Des chercheurs travaillent sur des vaccins capables de prévenir les caries en s’attaquant directement aux bactéries responsables. Tests cliniques, extraits végétaux, probiotiques… la médecine dentaire entre dans une ère nouvelle, entre biotechnologie et régénération cellulaire.
Et si demain, une simple application sur les dents suffisait à se protéger contre les caries? Ce scénario, qui semblait relever de la science-fiction, devient de plus en plus plausible à mesure que la recherche avance. Depuis plusieurs années, les scientifiques cherchent à développer un vaccin contre la carie dentaire, première maladie infectieuse chronique au monde. Aujourd’hui, plusieurs équipes internationales annoncent avoir franchi un cap décisif.

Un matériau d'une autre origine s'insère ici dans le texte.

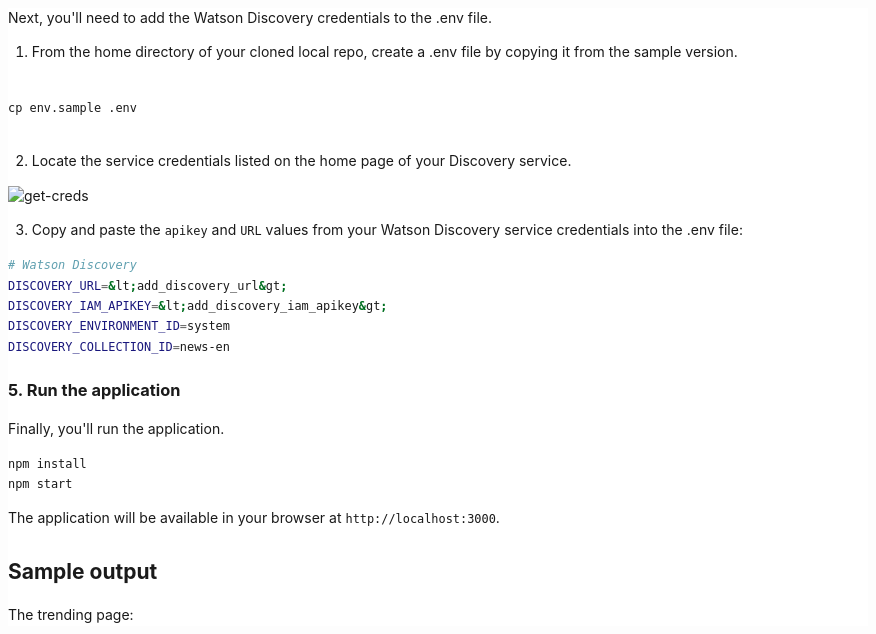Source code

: Next, you'll need to add the Watson Discovery credentials to the .env file.

  1. From the home directory of your cloned local repo, create a .env file by copying it from the sample version.


<div class="bx--snippet bx--snippet--multi bx--snippet-btn--expand--hide" data-code-snippet="">
  <div class="bx--snippet-container" aria-label="Code Snippet Text">
  <pre><code>
cp env.sample .env
  </pre></code>
  </div>
</div>

  2. Locate the service credentials listed on the home page of your Discovery service.

![get-creds](https://raw.githubusercontent.com/IBM/pattern-utils/master/watson-discovery/get-creds.png)

  3. Copy and paste the `apikey` and `URL` values from your Watson Discovery service credentials into the .env file:

```bash
# Watson Discovery
DISCOVERY_URL=&lt;add_discovery_url&gt;
DISCOVERY_IAM_APIKEY=&lt;add_discovery_iam_apikey&gt;
DISCOVERY_ENVIRONMENT_ID=system
DISCOVERY_COLLECTION_ID=news-en
```

### 5. Run the application

Finally, you'll run the application.

```bash
npm install
npm start
```

The application will be available in your browser at `http://localhost:3000`.

## Sample output

The trending page:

C’est en ciblant la bactérie Streptococcus mutans, principale responsable de la formation de plaque dentaire et de l’érosion de l’émail, que les chercheurs espèrent neutraliser le mal à la racine. Parmi les avancées les plus notables figure un vaccin peint sur les dents, mis au point à partir de plantes de tabac génétiquement modifiées. Ce vaccin oral, développé par la société Planet Biotechnology en collaboration avec des chercheurs britanniques, utilise un extrait végétal qui induit une réponse immunitaire locale: les anticorps produits dans la salive viennent neutraliser S. mutans avant qu’elle ne puisse s’installer.
Ce vaccin n’est pas encore commercialisé, mais il a déjà été testé chez l’homme avec des résultats encourageants. Selon l’agence APM News, quelques applications suffiraient à garantir quatre mois de protection. Cette forme non invasive, à la fois pratique et sans aiguille, ouvre des perspectives prometteuses, notamment pour les enfants ou les personnes âgées, souvent plus vulnérables à la carie.

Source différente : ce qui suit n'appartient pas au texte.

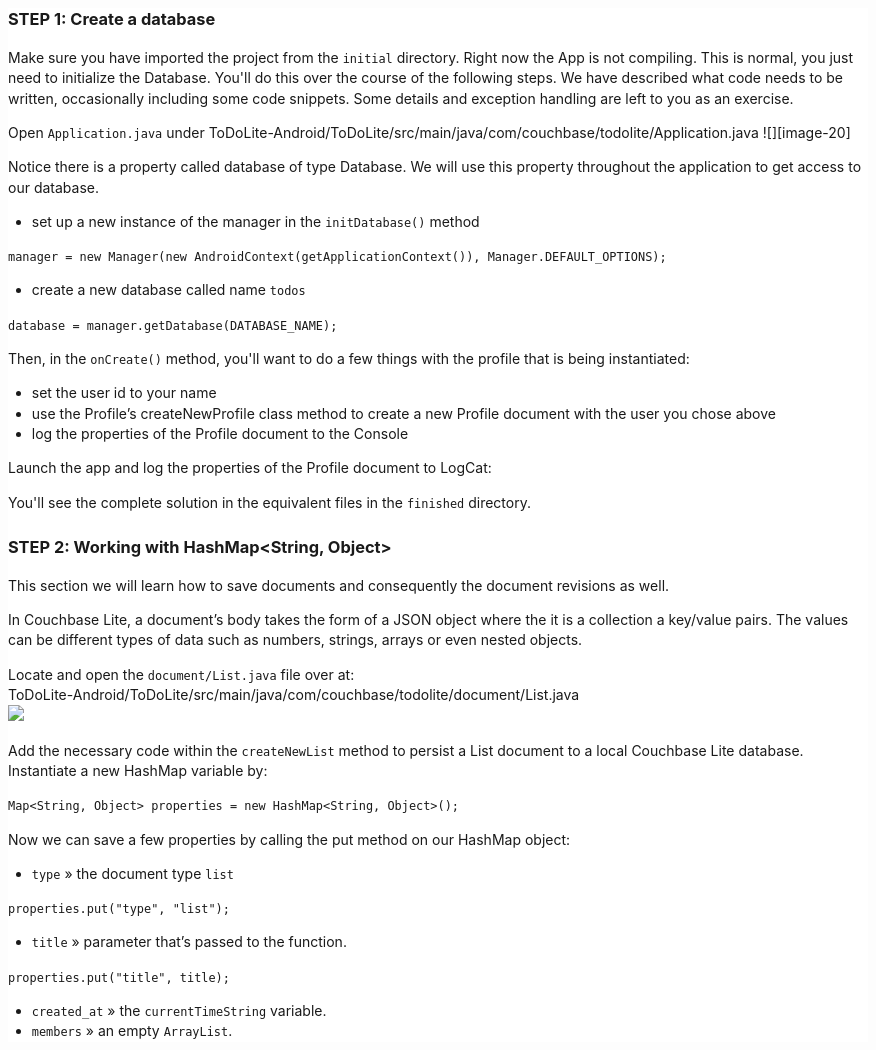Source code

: ### STEP 1: Create a database

Make sure you have imported the project from the `initial`
directory. Right now the App is not compiling. This is normal, you
just need to initialize the Database.  You'll do this over the course
of the following steps.  We have described what code needs to be
written, occasionally including some code snippets.  Some details and
exception handling are left to you as an exercise.

Open `Application.java` under ToDoLite-Android/ToDoLite/src/main/java/com/couchbase/todolite/Application.java
![][image-20]

Notice there is a property called database of type Database. We will use this property throughout the application to get access to our database.

- set up a new instance of the manager in the `initDatabase()` method
```
manager = new Manager(new AndroidContext(getApplicationContext()), Manager.DEFAULT_OPTIONS);
```
- create a new database called name `todos`
```
database = manager.getDatabase(DATABASE_NAME);
```

Then, in the `onCreate()` method, you'll want to do a few things with
the profile that is being instantiated:

- set the user id to your name
- use the Profile’s createNewProfile class method to create a new Profile document with the user you chose above
- log the properties of the Profile document to the Console

Launch the app and log the properties of the Profile document to LogCat:

You'll see the complete solution in the equivalent files in the `finished` directory.

### STEP 2: Working with HashMap\<String, Object\>

This section we will learn how to save documents and consequently the document revisions as well.

In Couchbase Lite, a document’s body takes the form of a JSON object where the it is a collection a key/value pairs.   The values can be different types of data such as numbers, strings, arrays or even nested objects.

Locate and open the `document/List.java` file over at:  
ToDoLite-Android/ToDoLite/src/main/java/com/couchbase/todolite/document/List.java  
![][image-21]

Add the necessary code within the `createNewList` method to persist a List document to a local Couchbase Lite database.  Instantiate a new HashMap variable by:
```
Map<String, Object> properties = new HashMap<String, Object>();
```
Now we can save a few properties by calling the put method on our HashMap object: 
- `type` » the document type `list`
```
properties.put("type", "list");
```
- `title` » parameter that’s passed to the function.
```
properties.put("title", title);
```
- `created_at` » the `currentTimeString` variable.
- `members` » an empty `ArrayList`.


[1]:	https://github.com/couchbaselabs/ToDoLite-Android
[2]:	http://developer.couchbase.com/mobile/develop/references/couchbase-lite/couchbase-lite/database/index.html
[3]:	http://developer.couchbase.com/mobile/develop/references/couchbase-lite/couchbase-lite/document/document/index.html#savedrevision-putpropertiesmapstring-object-properties
[4]: 	http://developer.couchbase.com/mobile/develop/guides/couchbase-lite/native-api/view/index.html
[5]:	http://developer.couchbase.com/mobile/develop/guides/couchbase-lite/native-api/query/index.html
[6]:	http://developer.couchbase.com/mobile/develop/references/couchbase-lite/couchbase-lite/query/live-query/index.html
[7]:	http://developer.couchbase.com/mobile/develop/guides/couchbase-lite/native-api/document/index.html
[8]:	http://developer.couchbase.com/mobile/develop/guides/couchbase-lite/native-api/revision/index.html
[9]:	http://developer.couchbase.com/mobile/develop/guides/couchbase-lite/native-api/view/index.html
[10]:	http://developer.couchbase.com/mobile/develop/guides/couchbase-lite/native-api/query/index.html
[11]:	http://developer.couchbase.com/mobile/develop/guides/couchbase-lite/native-api/attachment/index.html
[12]:   http://developer.couchbase.com/mobile/develop/references/couchbase-lite/couchbase-lite/revision/index.html
[image-1]:	http://i.gyazo.com/a5d4774bdc4ed02afe77f3841be5db18.gif
[image-2]:	http://i.gyazo.com/daf65b5f80afe626877348635aefcead.gif
[image-3]:	http://f.cl.ly/items/0r2I3p2C0I041G3P0C0C/Model.png
[image-5]:	http://i.gyazo.com/332190d6d46fb059d7f0953bb938321f.gif
[image-6]:	http://i.gyazo.com/71c39cfdc9ed1aa5c90b1521906a92ef.gif
[image-7]:	http://cl.ly/image/3w0m352S0k0s/Screen%20Shot%202015-05-27%20at%2021.28.06.png
[image-8]:	http://cl.ly/image/2b0S2E0v1F1L/Screen%20Shot%202015-05-27%20at%2021.35.30.png
[image-9]:	http://i.gyazo.com/e7faa2e8a395a12bf4ce8315372f8a71.gif
[image-10]:	http://i.gyazo.com/68dfc680dc38813aa0c6ff144697ef4c.gif
[image-11]:	http://i.gyazo.com/4b35a4bcf99bc57d3c47553b3ca973d4.gif
[image-13]: http://cl.ly/bTt7/git%20submodule%20git%20init.png
[image-14]: http://cl.ly/bUlx/To-Do-Lite%20Android%20folder%20content.png
[image-15]: http://cl.ly/bSYg/file_import_project.png
[image-16]: https://i.gyazo.com/1ef1ccc2249de175530a8b19fcd11846.png
[image-x]: http://cl.ly/bU5d/ToLite%20App%20in%20Android.png
[image-17]: https://dl.dropboxusercontent.com/u/5618818/Couchbase/workshop/mobile/images/ToDoLite.png
[image-18]: http://cl.ly/bUZe/Run%20Android%20App.png
[image-19]: http://cl.ly/bRmh/Build%20ToDo-Lite.png
[image-21]: https://dl.dropboxusercontent.com/u/5618818/Couchbase/workshop/mobile/images/document-list.png
[image-22]: https://dl.dropboxusercontent.com/u/5618818/Couchbase/workshop/mobile/images/list-createnewlist.png
[image-23]: https://dl.dropboxusercontent.com/u/5618818/Couchbase/workshop/mobile/images/QueryListinDatabase.png
[image-24]: https://dl.dropboxusercontent.com/u/5618818/Couchbase/workshop/mobile/images/setuptodolists.png
[couchbase-web-ui]: http://10.111.72.101:8091/index.html
[couchbase-sg]: http://10.111.72.101:4984/index.html
[sg-rest-useradd]: http://developer.couchbase.com/documentation/mobile/current/develop/references/sync-gateway/admin-rest-api/user/post-user/index.html
[sg-config-json]: http://developer.couchbase.com/documentation/mobile/1.1.0/develop/guides/sync-gateway/configuring-sync-gateway/config-properties/index.html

Bactéries modifiées, peptides régénérants et voies nasales
Le front de l’innovation ne s’arrête pas là. Une autre approche, encore plus radicale, consiste à remplacer S. mutans par une souche génétiquement modifiée non acidogène, baptisée BCS3-L1. Cette bactérie «amie» colonise l’environnement buccal et empêche les autres souches nocives de s’y installer. Un concept similaire à celui du microbiote intestinal, mais appliqué à la cavité buccale.
La start-up Lumina Probiotic, basée aux États-Unis, a commencé à commercialiser un kit cosmétique basé sur cette souche, sous forme de dentifrice. Si les effets sont encore en cours d’évaluation, cette stratégie ouvre la voie à une médecine préventive par la substitution microbienne, et non plus uniquement par la destruction des agents pathogènes.
En parallèle, des chercheurs chinois et portugais explorent la piste d’un vaccin intranasal contre les caries, visant à induire une immunité mucosale contre S. mutans et S. sobrinus. Les premiers essais précliniques montrent des taux d’efficacité de 50 à 64% chez la souris. Encore au stade expérimental, cette voie intéresse néanmoins les spécialistes pour son potentiel à induire une réponse immunitaire générale, sans passer par une injection.
Autre piste en pleine expansion, la régénération de l’émail grâce à des peptides biomimétiques. Des chercheurs de l’université de Leeds, en collaboration avec la société suisse Credentis, ont mis au point une molécule appelée P 11‑4, capable de se glisser dans les microfissures de l’émail et d’y activer un processus naturel de reminéralisation. Commercialisé sous le nom de Curodont Repair, ce traitement est déjà utilisé par certains dentistes en cabinet et pourrait représenter une alternative aux premiers soins invasifs.
La prudence reste de mise
Ces innovations, si elles s’additionnent, pourraient bouleverser l’approche traditionnelle de la prévention dentaire, encore largement centrée sur le fluor, le brossage et le suivi régulier. «Nous assistons à un changement de paradigme», explique un chercheur en biotechnologie dentaire sous anonymat. «Il ne s’agit plus seulement de réparer les dégâts, mais d’empêcher que la carie ne se développe, voire de régénérer les tissus attaqués.»
Pour autant, la prudence reste de mise. Aucun de ces vaccins ou solutions n’a encore obtenu l’autorisation d’être commercialisé comme médicament de prévention standard. Les essais cliniques sont en cours, les protocoles d’efficacité et de sécurité doivent encore être validés à grande échelle, et les effets secondaires étudiés sur le long terme.
Mais une chose est sûre: la lutte contre les caries entre dans une nouvelle ère. Une ère où la médecine dentaire pourrait ne plus se contenter de soigner, mais commencer à prévenir et à renforcer. Une bonne nouvelle pour les 2,4 milliards de personnes touchées chaque année par cette affection trop banalisée, et un soulagement potentiel pour les systèmes de santé, qui dépensent des milliards en soins dentaires curatifs.